### ACTIVITY:
Starting with the line that contains "- floor lamp [457,173,506,316]", copy every remaining line of the data below exactly, the last one included.

START INFORMATION SHOWN

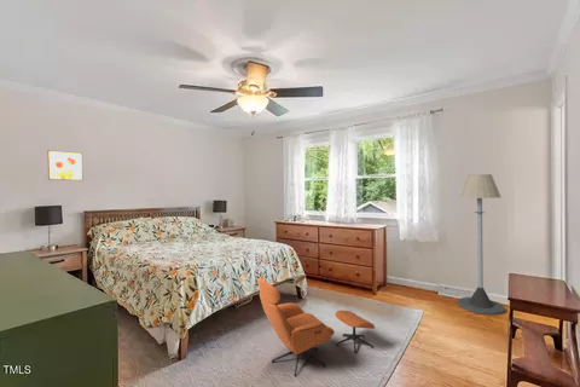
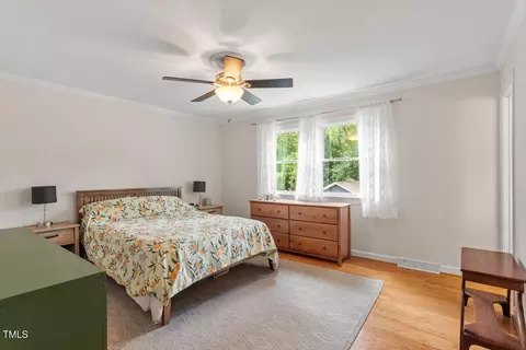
- wall art [47,149,83,181]
- floor lamp [457,173,506,316]
- armchair [257,277,376,377]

END INFORMATION SHOWN

### ANSWER TO THIS TASK:
- floor lamp [457,173,506,316]
- armchair [257,277,376,377]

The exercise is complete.